* Extract
▬▬▬▬▬▬▬▬▬▬
So if I try a higher bar I'll try to find something similar to those numbers, if you like the bend you could do the same. Was impressed by their quick and concise answer to my question, and their components seem great so far, too.


----------



## tootall (May 23, 2005)

Speaking of bars, there is the 5" supercross bar I posted above. I also found Fly Racing Mike Day bars that are 5.5" x 28", 3deg up, 12deg back which is almost the same as the stock bars on the Flow DJ. S&M makes a 5" bar 27" wide with 2deg up and 10 deg back. The Immortis Bucket Bars are 4" x 32", 2.5 deg up, 10 deg back which are also very similar to the Flow. I thought I'd rather look into 5" bars, that way I could get 2" riser over what I got now or I could slam my stem if they were too high rather than just get a 4" bar and leave it up.


----------



## cmc4130 (Jan 30, 2008)

There are definitely some inconsistencies out there in measuring handlebars. Some companies apparently measure to bottom to top. Others measure center to center. Some measure at the ends, others at the bends.

I have had Gusset Open Prison 3", Atomlab GI 3", Nemesis Project Weezy 3.25", and NS Proof 3". At one point I traced them all on cardboard and they all had different heights--no matter which way you measured them. The Atomlab's were taller than the Weezy's despite the spec. The Gusset's were significantly lower than the Atomlabs even though they're both supposedly 3" rise bars--I don't recall exactly how much.....
▬▬▬▬▬▬▬▬▬▬
* Written task 1
Edit the handlebar thread, starting with "So if I try" and going on through "so far, too.", with "concise" changed to "thorough".
* Written task 2
Resume the handlebar thread at the point where it stops.

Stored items
▬▬▬▬▬▬▬▬▬▬
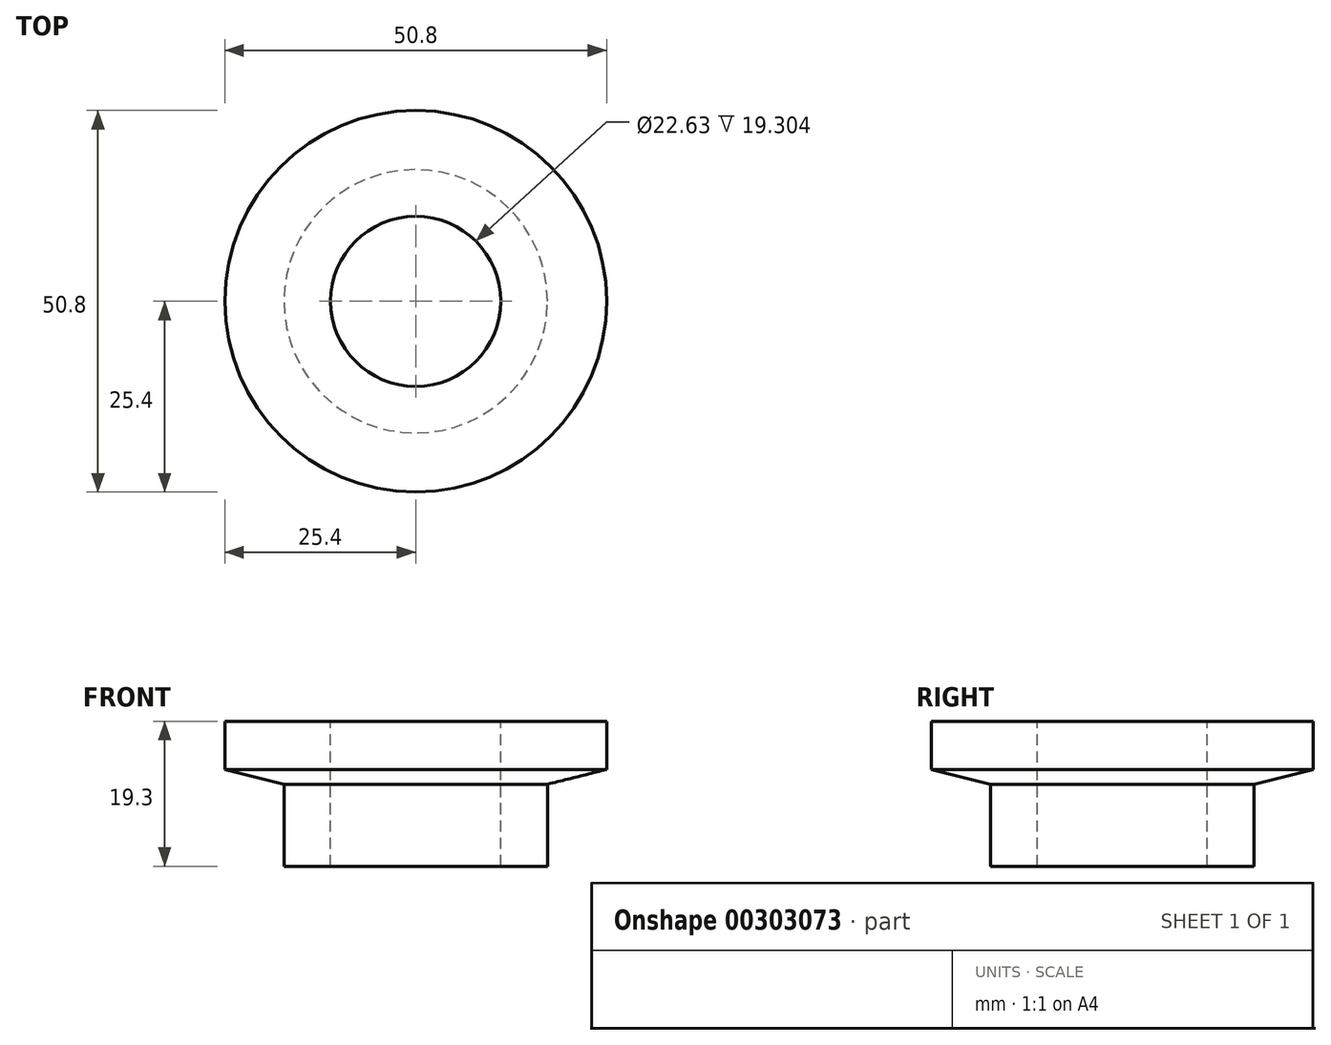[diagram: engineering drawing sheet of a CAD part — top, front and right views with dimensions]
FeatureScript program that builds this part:
annotation { "Feature Type Name" : "Feature", "Feature Type Description" : "" }
export const myFeature = defineFeature(function(context is Context, id is Id, definition is map)
    precondition{}
    {
        {
            var Q0;
            Q0=qCreatedBy(makeId("Front.planeOp"),FACE);
            var sketch = newSketch(context, id + "F0", { "sketchPlane" : qUnion([Q0])});
            skLineSegment(sketch, "E0", {"start": v(0, 15.77) * mm, "end": v(0, -16.78) * mm, "construction": true});
            skLineSegment(sketch, "E1", {"start": v(0, 9.65) * mm, "end": v(-25.4, 9.65) * mm});
            skLineSegment(sketch, "E2", {"start": v(-25.4, 9.65) * mm, "end": v(-25.4, 3.23) * mm});
            skLineSegment(sketch, "E3", {"start": v(-25.4, 3.23) * mm, "end": v(-17.53, 1.27) * mm});
            skLineSegment(sketch, "E4", {"start": v(-17.53, 1.27) * mm, "end": v(-17.53, -9.65) * mm});
            skLineSegment(sketch, "E5", {"start": v(-17.53, -9.65) * mm, "end": v(0, -9.65) * mm});
            skLineSegment(sketch, "E6", {"start": v(-11.32, 9.65) * mm, "end": v(-11.32, -9.65) * mm});
            skLineSegment(sketch, "E7.MirrorCS", {"start": v(25.4, 9.65) * mm, "end": v(25.4, 3.23) * mm});
            skLineSegment(sketch, "E8.MirrorCS", {"start": v(11.32, 9.65) * mm, "end": v(11.32, -9.65) * mm});
            skLineSegment(sketch, "E9.MirrorCS", {"start": v(17.53, -9.65) * mm, "end": v(0, -9.65) * mm});
            skLineSegment(sketch, "E10.MirrorCS", {"start": v(17.53, 1.27) * mm, "end": v(17.53, -9.65) * mm});
            skLineSegment(sketch, "E11.MirrorCS", {"start": v(0, 9.65) * mm, "end": v(25.4, 9.65) * mm});
            skLineSegment(sketch, "E12.MirrorCS", {"start": v(25.4, 3.23) * mm, "end": v(17.53, 1.27) * mm});
            skSolve(sketch);
        }
        {
            var Q0;
            {var subQ1=sQuery(id+"F0.wireOp",EDGE,"E2");Q0=makeQuery(id+"F0.imprint","IMPRINT",FACE,{"disambiguationData":[TD([[makeQuery(id+"F0.imprint","IMPRINT",EDGE,{"derivedFrom":subQ1}),1.0]])]});}
            var Q1;
            Q1=sQuery(id+"F0.wireOp",EDGE,"E0");
            revolve(context, id + "F1", {"entities" : qUnion([Q0]), "axis" : qUnion([Q1]), "revolveType" : RevolveType.FULL});
        }
    });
▬▬▬▬▬▬▬▬▬▬
* Exercise output 1
So if I try a higher bar I'll try to find something similar to those numbers, if you like the bend you could do the same. Was impressed by their quick and thorough answer to my question, and their components seem great so far, too.

* Exercise output 2
*highest riser for dj bars*
http://forums.mtbr.com/showthread.php?t=579271


----------



## DSweinhagen (Jun 30, 2010)

Andrew- Thanks for the info on the bars. I like the feel of the MacNeil bars also, so good info there. I was trying to measure center to center also, but kind of tough to eyeball the ends and not sure whether to measure towards the insides of the grip area or out at the end? Anyway, I'm leaning towards a 4" bar as I think that would be pleanty for me and like the look of those Immortis bars.

cmc- I've seen that link before which was what got me thinking about bars lately. Good info as usual. I always appreciate your time and knowledge on here.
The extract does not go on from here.